Dentro, il tetto di tufo è nascosto dai tavoloni dipinti del controsoffitto, con Cristo che affida a san Pietro il futuro della Chiesa, la Madonna del Confalone e la conversione di san Paolo. In fondo alla navata c'è l'altare ligneo settecentesco dell'intagliatore barese Onofrio Sforza, con un polittico dipinto intorno al 1540 da un anonimo materano.

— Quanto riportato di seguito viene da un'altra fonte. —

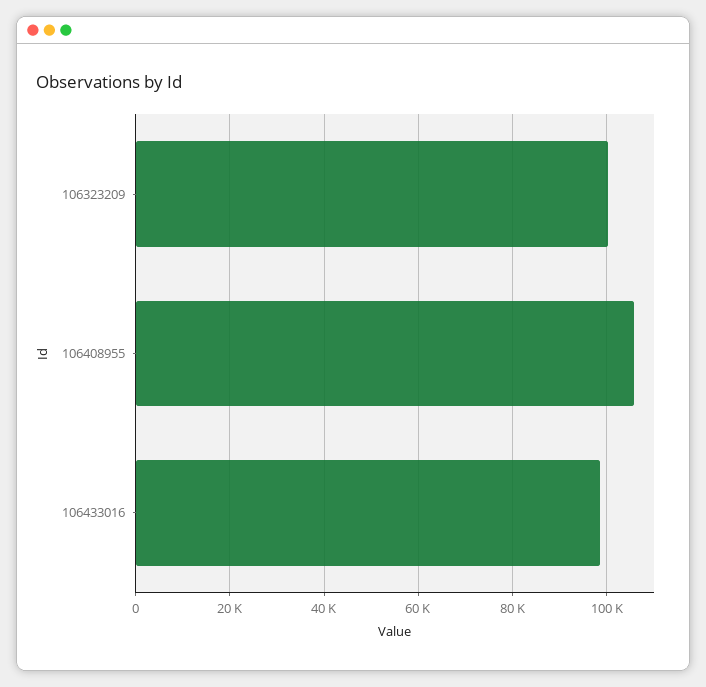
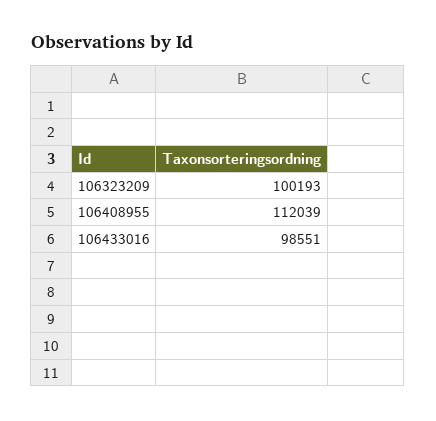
  {
    "106323209": 100193,
-   "106408955": 106000,
+   "106408955": 112039,
    "106433016": 98551
  }

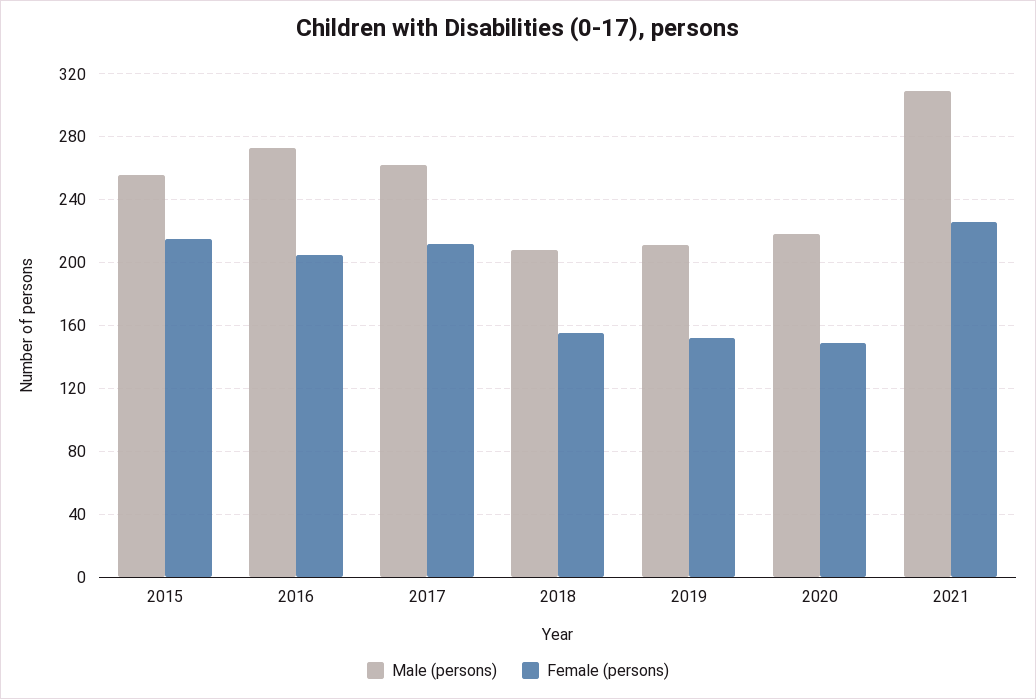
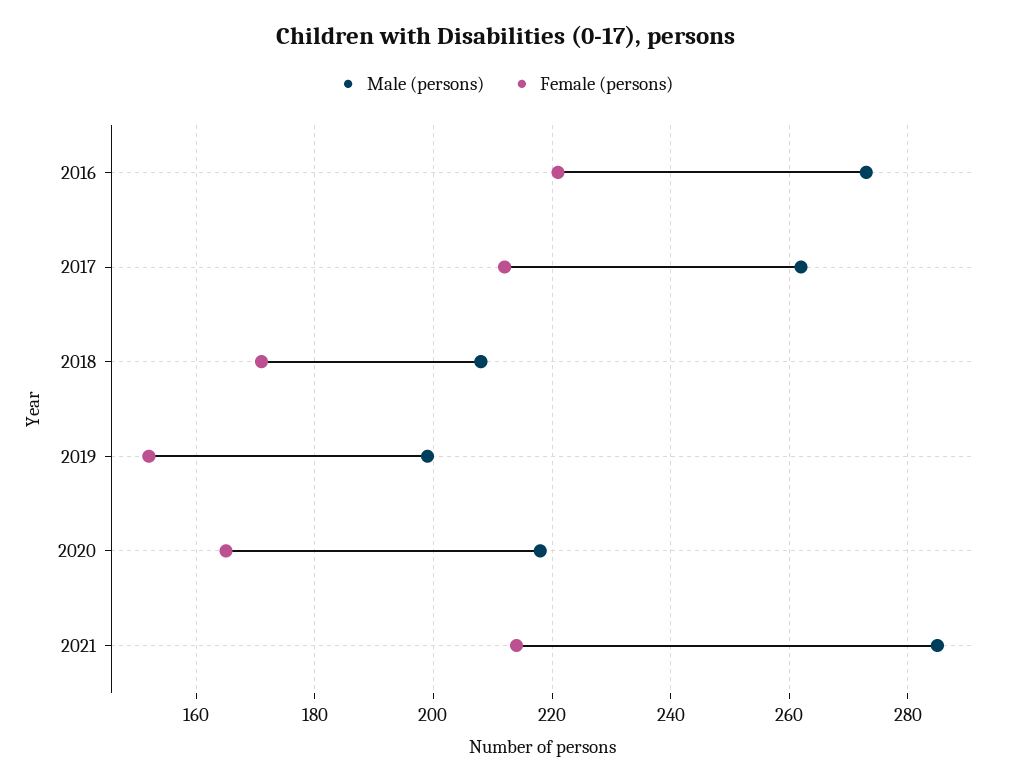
  {
    "Male (persons)": {
-     "2015": 255,
      "2016": 275,
      "2017": 260,
      "2018": 210,
-     "2019": 210,
+     "2019": 200,
      "2020": 220,
-     "2021": 310
+     "2021": 285
    },
    "Female (persons)": {
-     "2015": 215,
-     "2016": 205,
+     "2016": 220,
      "2017": 210,
-     "2018": 155,
+     "2018": 170,
      "2019": 150,
-     "2020": 150,
+     "2020": 165,
-     "2021": 225
+     "2021": 215
    }
  }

Delle otto cappelle originarie ne restano quattro, tutte a sinistra: le altre furono demolite per fare posto all'oratorio e a un arco di passaggio carrabile verso i rioni Malve e Casalnuovo. Nella terza c'è un altare con sei pannelli di tufo a bassorilievo datati 1531, probabilmente di Altobello Persio.

La visita

La navata è lunga 43 metri e larga poco più di 17: le proporzioni si colgono meglio entrando dal portale centrale e restando fermi qualche secondo prima di avanzare. L'edificio è stato consolidato di recente, con un intervento che ne ha ancorato le parti anche alla roccia di fondazione.

Il consiglio della redazione

Andate fino all'ultima cappella di sinistra, quella del fonte battesimale: è del Duecento, e i suoi bassorilievi sono riemersi solo con i restauri, che hanno tolto lo strato di stucco steso sopra nei secoli. Nella cappella accanto è successa la stessa cosa con due gruppi di affreschi seicenteschi di Martino Deghello, comparsi da sotto gli stucchi del Settecento.